* _TEXT_:
Content starts
The Sutherland and Ross-shire estate is investing in holiday lets, environmental improvements and the possible release of beavers.

Callum Paterson, estate manager at Balnagown Estate
Callum Paterson, estate manager at Balnagown Estate. Image: Sandy McCook/DC Thomson

For more than 50 years the Balnagown Estate was the Highland home of businessman Mohamed Al Fayed.

The colourful and at times controversial figure died in August last year aged 94.

With interests all over the world, his family would have been forgiven for giving up his beloved pink castle.

But instead, they are honouring his legacy by continuing to invest in the operation.

Work on the estate’s nine holiday properties and facilities has paid off with rising interest after featuring on the BBC programme Scotland’s Greatest Escape.

A series of environmental improvements are also ongoing on the 39,000-acre area.

The nature restoration work may also see beavers finding a new home at Balnagown – despite being controversial in other parts of Scotland.

How long has the estate been in the family?
Content ends
* _BRIEF A_:
Answer these from the Balnagown Estate text:
(i) How old was Mohamed Al Fayed when he died?
(ii) How many holiday properties does the estate have?
(iii) How many acres does the estate cover?
The listing that follows has no connection to the Balnagown Estate text.

* _RAW DATA_:
Content starts
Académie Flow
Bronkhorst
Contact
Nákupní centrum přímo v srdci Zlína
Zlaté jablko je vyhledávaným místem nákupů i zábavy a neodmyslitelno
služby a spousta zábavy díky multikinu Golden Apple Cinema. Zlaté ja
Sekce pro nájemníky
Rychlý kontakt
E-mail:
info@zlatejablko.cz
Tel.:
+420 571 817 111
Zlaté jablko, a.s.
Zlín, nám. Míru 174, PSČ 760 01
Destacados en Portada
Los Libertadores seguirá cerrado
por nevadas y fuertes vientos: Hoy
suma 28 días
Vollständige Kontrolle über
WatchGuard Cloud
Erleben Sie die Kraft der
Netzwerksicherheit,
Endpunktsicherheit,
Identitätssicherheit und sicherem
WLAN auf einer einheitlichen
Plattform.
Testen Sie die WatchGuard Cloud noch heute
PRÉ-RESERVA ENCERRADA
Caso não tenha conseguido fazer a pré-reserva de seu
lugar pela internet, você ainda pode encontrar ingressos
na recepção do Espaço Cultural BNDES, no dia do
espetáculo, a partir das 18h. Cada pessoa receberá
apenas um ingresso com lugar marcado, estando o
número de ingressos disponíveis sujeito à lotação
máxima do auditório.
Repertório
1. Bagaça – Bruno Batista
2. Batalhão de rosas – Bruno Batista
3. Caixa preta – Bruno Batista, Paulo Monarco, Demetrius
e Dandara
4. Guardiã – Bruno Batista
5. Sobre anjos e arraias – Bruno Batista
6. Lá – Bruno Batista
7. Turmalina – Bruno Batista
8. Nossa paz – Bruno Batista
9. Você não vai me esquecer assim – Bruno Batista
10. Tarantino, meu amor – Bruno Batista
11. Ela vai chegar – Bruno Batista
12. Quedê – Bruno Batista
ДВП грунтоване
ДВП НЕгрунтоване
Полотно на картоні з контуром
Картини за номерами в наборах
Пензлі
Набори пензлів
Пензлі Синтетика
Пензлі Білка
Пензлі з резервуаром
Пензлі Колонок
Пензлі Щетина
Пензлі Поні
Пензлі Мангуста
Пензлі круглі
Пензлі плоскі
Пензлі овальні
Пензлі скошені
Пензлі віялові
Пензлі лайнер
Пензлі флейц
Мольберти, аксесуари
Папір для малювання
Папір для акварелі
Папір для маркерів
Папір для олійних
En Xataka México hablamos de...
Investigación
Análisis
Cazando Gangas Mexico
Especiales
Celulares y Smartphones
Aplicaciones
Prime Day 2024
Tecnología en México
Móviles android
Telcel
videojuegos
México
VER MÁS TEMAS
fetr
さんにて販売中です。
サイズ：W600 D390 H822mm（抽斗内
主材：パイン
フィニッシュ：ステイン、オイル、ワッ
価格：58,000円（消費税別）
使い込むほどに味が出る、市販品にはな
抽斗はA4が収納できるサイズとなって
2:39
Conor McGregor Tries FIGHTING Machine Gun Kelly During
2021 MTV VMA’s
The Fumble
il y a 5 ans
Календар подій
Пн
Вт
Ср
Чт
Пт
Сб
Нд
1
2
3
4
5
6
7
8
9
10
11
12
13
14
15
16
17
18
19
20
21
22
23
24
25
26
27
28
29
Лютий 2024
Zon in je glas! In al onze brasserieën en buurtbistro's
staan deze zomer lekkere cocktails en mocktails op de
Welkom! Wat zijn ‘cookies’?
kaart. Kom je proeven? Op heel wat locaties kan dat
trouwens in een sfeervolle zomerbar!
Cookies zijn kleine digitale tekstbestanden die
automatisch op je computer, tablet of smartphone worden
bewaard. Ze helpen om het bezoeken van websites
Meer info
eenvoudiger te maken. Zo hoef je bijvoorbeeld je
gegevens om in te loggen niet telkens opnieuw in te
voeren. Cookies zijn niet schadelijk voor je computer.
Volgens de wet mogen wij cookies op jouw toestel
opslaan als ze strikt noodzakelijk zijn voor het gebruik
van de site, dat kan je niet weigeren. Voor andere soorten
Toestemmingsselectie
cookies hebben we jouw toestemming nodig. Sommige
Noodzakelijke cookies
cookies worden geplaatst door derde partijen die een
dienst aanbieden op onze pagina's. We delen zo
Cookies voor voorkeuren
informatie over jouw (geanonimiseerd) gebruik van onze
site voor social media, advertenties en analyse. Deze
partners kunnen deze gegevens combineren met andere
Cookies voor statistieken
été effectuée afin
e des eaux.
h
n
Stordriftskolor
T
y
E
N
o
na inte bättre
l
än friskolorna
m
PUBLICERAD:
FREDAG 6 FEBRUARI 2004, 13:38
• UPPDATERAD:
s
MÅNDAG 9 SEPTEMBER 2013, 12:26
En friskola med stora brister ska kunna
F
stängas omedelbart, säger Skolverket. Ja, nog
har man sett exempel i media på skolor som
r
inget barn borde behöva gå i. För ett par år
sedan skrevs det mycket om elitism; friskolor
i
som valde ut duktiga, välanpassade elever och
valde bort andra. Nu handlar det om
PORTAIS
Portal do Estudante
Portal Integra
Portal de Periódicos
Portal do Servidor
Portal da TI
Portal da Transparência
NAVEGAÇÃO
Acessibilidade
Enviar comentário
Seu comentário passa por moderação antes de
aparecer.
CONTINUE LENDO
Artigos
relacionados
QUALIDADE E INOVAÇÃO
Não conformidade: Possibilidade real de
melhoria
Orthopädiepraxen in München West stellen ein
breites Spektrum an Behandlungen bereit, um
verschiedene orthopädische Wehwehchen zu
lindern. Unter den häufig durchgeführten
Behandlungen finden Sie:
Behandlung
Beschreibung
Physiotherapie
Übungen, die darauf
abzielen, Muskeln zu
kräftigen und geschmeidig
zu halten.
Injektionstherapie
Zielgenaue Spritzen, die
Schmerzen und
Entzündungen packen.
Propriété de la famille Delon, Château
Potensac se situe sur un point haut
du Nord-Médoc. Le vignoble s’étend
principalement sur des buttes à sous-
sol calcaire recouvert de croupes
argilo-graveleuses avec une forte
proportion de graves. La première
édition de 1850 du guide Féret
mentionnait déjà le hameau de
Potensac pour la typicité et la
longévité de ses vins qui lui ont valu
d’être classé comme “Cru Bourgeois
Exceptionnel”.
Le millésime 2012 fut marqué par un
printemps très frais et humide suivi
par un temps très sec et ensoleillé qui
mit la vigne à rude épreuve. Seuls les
Content ends
* _BRIEF B_:
Reproduce the listing line for line, from its first line through the line containing "Los Libertadores seguirá cerrado", inclusive.

* _EXERCISE SOLUTION A_:
(i) 94
(ii) Nine
(iii) 39,000 acres

* _EXERCISE SOLUTION B_:
Académie Flow
Bronkhorst
Contact
Nákupní centrum přímo v srdci Zlína
Zlaté jablko je vyhledávaným místem nákupů i zábavy a neodmyslitelno
služby a spousta zábavy díky multikinu Golden Apple Cinema. Zlaté ja
Sekce pro nájemníky
Rychlý kontakt
E-mail:
info@zlatejablko.cz
Tel.:
+420 571 817 111
Zlaté jablko, a.s.
Zlín, nám. Míru 174, PSČ 760 01
Destacados en Portada
Los Libertadores seguirá cerrado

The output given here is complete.